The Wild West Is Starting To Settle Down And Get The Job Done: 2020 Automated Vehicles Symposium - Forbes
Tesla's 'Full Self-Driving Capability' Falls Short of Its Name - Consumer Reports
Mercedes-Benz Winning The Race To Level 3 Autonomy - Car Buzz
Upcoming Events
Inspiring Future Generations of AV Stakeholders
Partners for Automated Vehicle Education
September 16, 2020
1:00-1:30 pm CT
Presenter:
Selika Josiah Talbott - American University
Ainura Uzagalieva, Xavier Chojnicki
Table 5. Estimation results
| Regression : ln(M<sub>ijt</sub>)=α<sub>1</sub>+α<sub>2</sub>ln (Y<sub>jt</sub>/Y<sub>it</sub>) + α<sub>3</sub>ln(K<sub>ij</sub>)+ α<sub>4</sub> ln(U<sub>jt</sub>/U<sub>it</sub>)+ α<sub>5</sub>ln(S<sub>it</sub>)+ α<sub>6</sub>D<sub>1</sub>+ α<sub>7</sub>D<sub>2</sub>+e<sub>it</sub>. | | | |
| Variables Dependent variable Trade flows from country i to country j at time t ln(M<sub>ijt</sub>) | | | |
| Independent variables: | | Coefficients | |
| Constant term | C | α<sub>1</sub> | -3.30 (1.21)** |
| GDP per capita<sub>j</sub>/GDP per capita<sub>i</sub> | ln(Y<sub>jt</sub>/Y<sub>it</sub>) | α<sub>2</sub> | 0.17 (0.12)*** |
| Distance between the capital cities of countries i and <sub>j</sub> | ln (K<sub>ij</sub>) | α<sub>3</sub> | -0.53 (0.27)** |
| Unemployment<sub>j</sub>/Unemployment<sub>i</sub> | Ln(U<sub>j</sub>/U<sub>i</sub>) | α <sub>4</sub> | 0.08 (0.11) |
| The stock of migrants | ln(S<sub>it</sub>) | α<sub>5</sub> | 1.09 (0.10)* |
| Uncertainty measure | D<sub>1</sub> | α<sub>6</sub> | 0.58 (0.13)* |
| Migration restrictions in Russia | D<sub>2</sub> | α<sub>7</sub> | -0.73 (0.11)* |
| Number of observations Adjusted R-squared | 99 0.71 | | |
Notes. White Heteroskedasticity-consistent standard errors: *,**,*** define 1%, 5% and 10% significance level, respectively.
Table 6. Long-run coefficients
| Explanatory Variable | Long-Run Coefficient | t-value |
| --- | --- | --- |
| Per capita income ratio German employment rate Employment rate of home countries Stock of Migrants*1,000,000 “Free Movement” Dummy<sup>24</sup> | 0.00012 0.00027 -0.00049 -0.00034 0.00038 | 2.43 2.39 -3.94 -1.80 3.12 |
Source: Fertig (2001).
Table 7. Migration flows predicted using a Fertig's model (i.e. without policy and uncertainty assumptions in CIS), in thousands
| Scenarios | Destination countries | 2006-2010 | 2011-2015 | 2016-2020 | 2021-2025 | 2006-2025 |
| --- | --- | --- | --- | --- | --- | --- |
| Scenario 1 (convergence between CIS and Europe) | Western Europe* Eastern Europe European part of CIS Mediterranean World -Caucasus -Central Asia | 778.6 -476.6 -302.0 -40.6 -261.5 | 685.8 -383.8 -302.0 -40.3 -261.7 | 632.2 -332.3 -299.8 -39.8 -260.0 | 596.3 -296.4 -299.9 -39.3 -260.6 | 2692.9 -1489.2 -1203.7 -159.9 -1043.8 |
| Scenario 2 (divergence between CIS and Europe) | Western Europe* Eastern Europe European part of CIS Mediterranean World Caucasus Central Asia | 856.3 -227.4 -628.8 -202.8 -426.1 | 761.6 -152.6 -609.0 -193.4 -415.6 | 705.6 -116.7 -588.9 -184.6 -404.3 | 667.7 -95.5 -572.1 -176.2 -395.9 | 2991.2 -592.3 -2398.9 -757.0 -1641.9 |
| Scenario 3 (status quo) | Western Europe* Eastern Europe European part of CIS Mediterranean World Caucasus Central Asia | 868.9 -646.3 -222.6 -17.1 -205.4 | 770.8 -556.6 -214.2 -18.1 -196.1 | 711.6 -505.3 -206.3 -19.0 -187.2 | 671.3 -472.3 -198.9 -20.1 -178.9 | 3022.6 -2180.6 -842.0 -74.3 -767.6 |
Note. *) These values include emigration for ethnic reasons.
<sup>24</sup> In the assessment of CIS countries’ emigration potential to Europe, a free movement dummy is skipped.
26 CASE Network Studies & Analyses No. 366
:::
--- What is expected ---
All of the lines above must be returned exactly.

--- Task answer ---
The Wild West Is Starting To Settle Down And Get The Job Done: 2020 Automated Vehicles Symposium - Forbes
Tesla's 'Full Self-Driving Capability' Falls Short of Its Name - Consumer Reports
Mercedes-Benz Winning The Race To Level 3 Autonomy - Car Buzz
Upcoming Events
Inspiring Future Generations of AV Stakeholders
Partners for Automated Vehicle Education
September 16, 2020
1:00-1:30 pm CT
Presenter:
Selika Josiah Talbott - American University
Ainura Uzagalieva, Xavier Chojnicki
Table 5. Estimation results
| Regression : ln(M<sub>ijt</sub>)=α<sub>1</sub>+α<sub>2</sub>ln (Y<sub>jt</sub>/Y<sub>it</sub>) + α<sub>3</sub>ln(K<sub>ij</sub>)+ α<sub>4</sub> ln(U<sub>jt</sub>/U<sub>it</sub>)+ α<sub>5</sub>ln(S<sub>it</sub>)+ α<sub>6</sub>D<sub>1</sub>+ α<sub>7</sub>D<sub>2</sub>+e<sub>it</sub>. | | | |
| Variables Dependent variable Trade flows from country i to country j at time t ln(M<sub>ijt</sub>) | | | |
| Independent variables: | | Coefficients | |
| Constant term | C | α<sub>1</sub> | -3.30 (1.21)** |
| GDP per capita<sub>j</sub>/GDP per capita<sub>i</sub> | ln(Y<sub>jt</sub>/Y<sub>it</sub>) | α<sub>2</sub> | 0.17 (0.12)*** |
| Distance between the capital cities of countries i and <sub>j</sub> | ln (K<sub>ij</sub>) | α<sub>3</sub> | -0.53 (0.27)** |
| Unemployment<sub>j</sub>/Unemployment<sub>i</sub> | Ln(U<sub>j</sub>/U<sub>i</sub>) | α <sub>4</sub> | 0.08 (0.11) |
| The stock of migrants | ln(S<sub>it</sub>) | α<sub>5</sub> | 1.09 (0.10)* |
| Uncertainty measure | D<sub>1</sub> | α<sub>6</sub> | 0.58 (0.13)* |
| Migration restrictions in Russia | D<sub>2</sub> | α<sub>7</sub> | -0.73 (0.11)* |
| Number of observations Adjusted R-squared | 99 0.71 | | |
Notes. White Heteroskedasticity-consistent standard errors: *,**,*** define 1%, 5% and 10% significance level, respectively.
Table 6. Long-run coefficients
| Explanatory Variable | Long-Run Coefficient | t-value |
| --- | --- | --- |
| Per capita income ratio German employment rate Employment rate of home countries Stock of Migrants*1,000,000 “Free Movement” Dummy<sup>24</sup> | 0.00012 0.00027 -0.00049 -0.00034 0.00038 | 2.43 2.39 -3.94 -1.80 3.12 |
Source: Fertig (2001).
Table 7. Migration flows predicted using a Fertig's model (i.e. without policy and uncertainty assumptions in CIS), in thousands
| Scenarios | Destination countries | 2006-2010 | 2011-2015 | 2016-2020 | 2021-2025 | 2006-2025 |
| --- | --- | --- | --- | --- | --- | --- |
| Scenario 1 (convergence between CIS and Europe) | Western Europe* Eastern Europe European part of CIS Mediterranean World -Caucasus -Central Asia | 778.6 -476.6 -302.0 -40.6 -261.5 | 685.8 -383.8 -302.0 -40.3 -261.7 | 632.2 -332.3 -299.8 -39.8 -260.0 | 596.3 -296.4 -299.9 -39.3 -260.6 | 2692.9 -1489.2 -1203.7 -159.9 -1043.8 |
| Scenario 2 (divergence between CIS and Europe) | Western Europe* Eastern Europe European part of CIS Mediterranean World Caucasus Central Asia | 856.3 -227.4 -628.8 -202.8 -426.1 | 761.6 -152.6 -609.0 -193.4 -415.6 | 705.6 -116.7 -588.9 -184.6 -404.3 | 667.7 -95.5 -572.1 -176.2 -395.9 | 2991.2 -592.3 -2398.9 -757.0 -1641.9 |
| Scenario 3 (status quo) | Western Europe* Eastern Europe European part of CIS Mediterranean World Caucasus Central Asia | 868.9 -646.3 -222.6 -17.1 -205.4 | 770.8 -556.6 -214.2 -18.1 -196.1 | 711.6 -505.3 -206.3 -19.0 -187.2 | 671.3 -472.3 -198.9 -20.1 -178.9 | 3022.6 -2180.6 -842.0 -74.3 -767.6 |
Note. *) These values include emigration for ethnic reasons.
<sup>24</sup> In the assessment of CIS countries’ emigration potential to Europe, a free movement dummy is skipped.
26 CASE Network Studies & Analyses No. 366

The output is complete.